[mmalone]

I think TOFU would be really problematic for browsers & the Web PKI trust model. At this point Web PKI is dealing with attacks from nation-states and other advanced threats that end-users aren't really in a position to handle themselves.

Like, just last week the browsers had to remove a certificate authority from their root cert programs because Kazakhstan was issuing certificates to MiTM traffic. A TOFU model would make it a lot harder to detect and remediate this sort of attack and lots of other relevant attack vectors.
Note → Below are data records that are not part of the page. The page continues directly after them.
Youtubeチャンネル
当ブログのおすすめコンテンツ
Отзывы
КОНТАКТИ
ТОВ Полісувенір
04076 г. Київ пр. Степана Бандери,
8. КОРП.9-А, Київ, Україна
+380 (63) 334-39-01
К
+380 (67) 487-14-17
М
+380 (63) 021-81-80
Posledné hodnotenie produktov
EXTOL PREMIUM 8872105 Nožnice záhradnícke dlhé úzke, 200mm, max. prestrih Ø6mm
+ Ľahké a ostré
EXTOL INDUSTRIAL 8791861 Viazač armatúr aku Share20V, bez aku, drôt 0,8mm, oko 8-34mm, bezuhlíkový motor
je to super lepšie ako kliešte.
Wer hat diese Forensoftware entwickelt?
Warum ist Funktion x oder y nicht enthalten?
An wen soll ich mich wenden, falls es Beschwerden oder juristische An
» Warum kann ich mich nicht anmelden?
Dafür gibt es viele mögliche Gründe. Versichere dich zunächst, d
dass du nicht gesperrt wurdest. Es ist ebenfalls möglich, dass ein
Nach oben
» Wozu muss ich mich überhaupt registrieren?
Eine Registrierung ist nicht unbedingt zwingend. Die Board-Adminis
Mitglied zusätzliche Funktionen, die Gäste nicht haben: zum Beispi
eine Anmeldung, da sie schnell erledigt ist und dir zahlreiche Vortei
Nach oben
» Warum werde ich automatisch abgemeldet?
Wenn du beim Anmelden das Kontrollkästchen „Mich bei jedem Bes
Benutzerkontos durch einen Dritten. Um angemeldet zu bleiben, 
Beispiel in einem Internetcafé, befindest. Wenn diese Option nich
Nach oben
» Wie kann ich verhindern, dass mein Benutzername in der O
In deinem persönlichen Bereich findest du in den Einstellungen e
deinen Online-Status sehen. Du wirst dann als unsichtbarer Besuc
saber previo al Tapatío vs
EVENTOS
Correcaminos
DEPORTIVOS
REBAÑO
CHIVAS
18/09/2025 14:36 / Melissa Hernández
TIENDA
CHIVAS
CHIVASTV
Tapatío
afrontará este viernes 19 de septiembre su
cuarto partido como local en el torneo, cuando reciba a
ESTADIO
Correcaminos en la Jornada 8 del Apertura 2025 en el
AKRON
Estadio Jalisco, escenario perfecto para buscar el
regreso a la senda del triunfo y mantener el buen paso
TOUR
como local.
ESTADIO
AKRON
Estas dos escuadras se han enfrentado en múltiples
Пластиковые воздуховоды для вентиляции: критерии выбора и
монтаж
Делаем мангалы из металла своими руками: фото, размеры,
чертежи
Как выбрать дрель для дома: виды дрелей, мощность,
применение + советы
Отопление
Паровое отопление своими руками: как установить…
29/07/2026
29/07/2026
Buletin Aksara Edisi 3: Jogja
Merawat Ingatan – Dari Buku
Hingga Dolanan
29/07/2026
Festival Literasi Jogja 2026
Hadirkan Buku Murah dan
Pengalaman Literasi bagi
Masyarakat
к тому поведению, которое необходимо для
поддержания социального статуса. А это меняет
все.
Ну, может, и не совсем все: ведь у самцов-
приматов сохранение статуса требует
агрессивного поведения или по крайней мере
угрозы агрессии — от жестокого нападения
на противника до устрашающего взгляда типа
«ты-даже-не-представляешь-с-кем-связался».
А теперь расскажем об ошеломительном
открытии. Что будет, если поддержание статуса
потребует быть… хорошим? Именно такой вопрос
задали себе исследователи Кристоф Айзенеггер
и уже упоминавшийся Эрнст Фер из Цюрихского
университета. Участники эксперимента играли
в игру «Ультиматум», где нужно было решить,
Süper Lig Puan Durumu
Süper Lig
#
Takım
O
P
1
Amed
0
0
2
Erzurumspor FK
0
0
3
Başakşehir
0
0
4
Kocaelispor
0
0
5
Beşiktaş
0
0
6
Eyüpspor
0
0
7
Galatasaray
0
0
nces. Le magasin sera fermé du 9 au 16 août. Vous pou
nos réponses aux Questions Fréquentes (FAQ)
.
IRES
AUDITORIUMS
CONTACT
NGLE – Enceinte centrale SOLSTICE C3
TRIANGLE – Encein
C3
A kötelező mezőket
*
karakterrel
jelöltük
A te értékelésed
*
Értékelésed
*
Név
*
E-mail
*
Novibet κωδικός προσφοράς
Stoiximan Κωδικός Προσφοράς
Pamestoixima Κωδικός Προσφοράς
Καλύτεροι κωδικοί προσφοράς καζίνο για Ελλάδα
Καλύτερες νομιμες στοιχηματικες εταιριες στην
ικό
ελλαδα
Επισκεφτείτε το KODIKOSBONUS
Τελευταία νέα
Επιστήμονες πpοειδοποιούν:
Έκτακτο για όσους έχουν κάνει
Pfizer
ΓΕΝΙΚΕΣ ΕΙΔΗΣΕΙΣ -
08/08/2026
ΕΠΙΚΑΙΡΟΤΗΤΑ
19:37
We'd also need to re-solve a bunch of adjacent problems like revocation, renewal/rotation, and transparency, which would probably mean re-introducing the sorts of centralized architectural components and processes that I'm assuming you're trying to eliminate with TOFU.

[xg15]

All those points can be summed up as: The point of web PKI is that the decision of who to trust and who not is not supposed to rest at the end user but at some central authority.

Then however, we get to the political question who exactly that central authority should be and why.

> Like, just last week the browsers had to remove a certificate authority from their root cert programs because Kazakhstan was issuing certificates to MiTM traffic.

I may have misunderstood the incident, but wasn't it such that the CA was not even one of the built-ins, but a "custom" root CA that all users were required to install on their systems? As such, the block was more equivalent to block a specific to TOFU key.

Of course, blocking the MITM CA won't magically turn off the ISP's MITM proxy. It will simply make it so that kazhakh citizens can't access any web sites at all until the government hopefully caves and turns off the proxy.

[mmalone]

Yea you’re correct. They were forcing people to add a CA. So this was not a great example.

I wouldn’t say the centralization of Web PKI is by design so much as it is (was?) by necessity. There’s a crypto conjecture called Zooko’s Triangle that says there are three desirable properties for a naming system: human-meaningful, secure, and decentralized. Zooko’s conjecture is that you can only have two. Web PKI picks secure & human-meaningful. Simple PKI (like TOFU) picks secure & decentralized (the names aren’t actually human-meaningful since you’re really trusting a public key which is a big random number, not a domain name). DNS picks human-meaningful and decentralized.

More recently, Aaron Schwartz realized you can “square the triangle” using blockchain. So it appears to be technically possible to have all three now, but there are other hurdles. In any case, simple public keys aren’t a silver bullet. Just a different set of compromises.